§ DATASET ENTRIES:
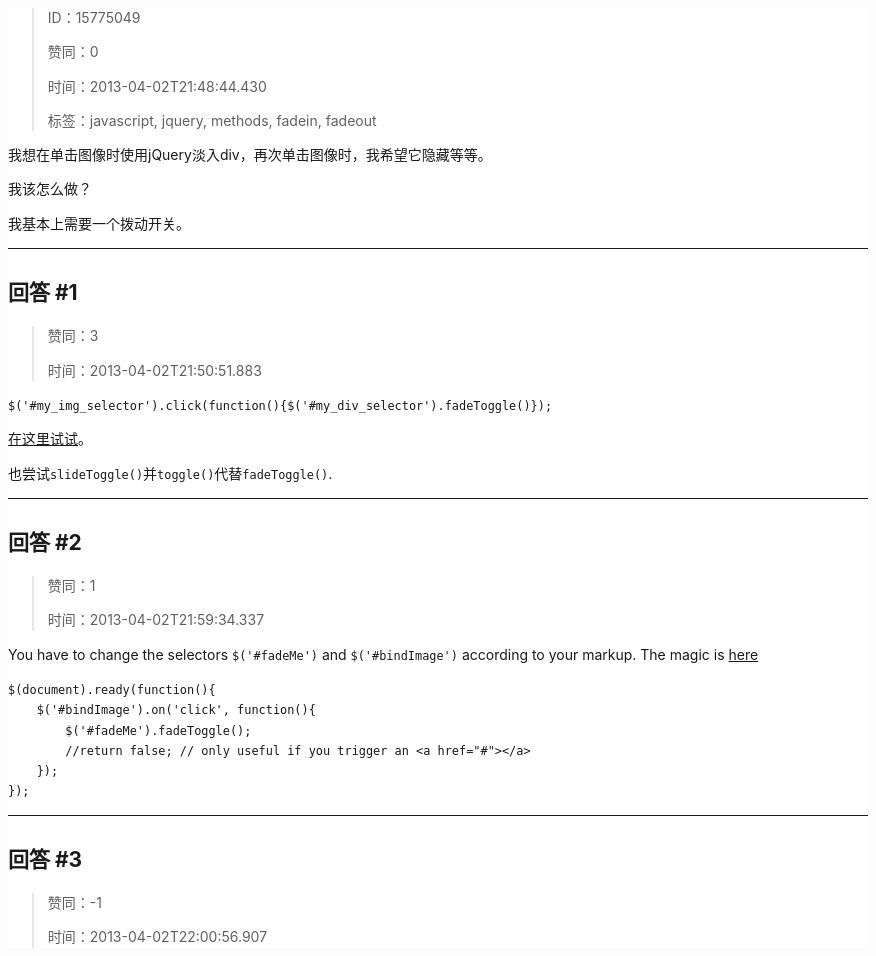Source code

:> ID：15775049
> 
> 赞同：0
> 
> 时间：2013-04-02T21:48:44.430
> 
> 标签：javascript, jquery, methods, fadein, fadeout

我想在单击图像时使用jQuery淡入div，再次单击图像时，我希望它隐藏等等。

我该怎么做？

我基本上需要一个拨动开关。

* * *

## 回答 #1

> 赞同：3
> 
> 时间：2013-04-02T21:50:51.883

```
$('#my_img_selector').click(function(){$('#my_div_selector').fadeToggle()}); 
```

[在这里试试](http://jsfiddle.net/vovkss/3muYh/)。

也尝试`slideToggle()`并`toggle()`代替`fadeToggle()`.

* * *

## 回答 #2

> 赞同：1
> 
> 时间：2013-04-02T21:59:34.337

You have to change the selectors `$('#fadeMe')` and `$('#bindImage')` according to your markup. The magic is [here](http://fiddle.jshell.net/C87GP/)

```
$(document).ready(function(){
    $('#bindImage').on('click', function(){
        $('#fadeMe').fadeToggle();
        //return false; // only useful if you trigger an <a href="#"></a>
    });
}); 
```

* * *

## 回答 #3

> 赞同：-1
> 
> 时间：2013-04-02T22:00:56.907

§ YOUR ASSIGNMENT: In the listing above, find every line with the word "click" and copy it.

§ OUTPUT OF THE EXERCISE:
$('#my_img_selector').click(function(){$('#my_div_selector').fadeToggle()}); 
    $('#bindImage').on('click', function(){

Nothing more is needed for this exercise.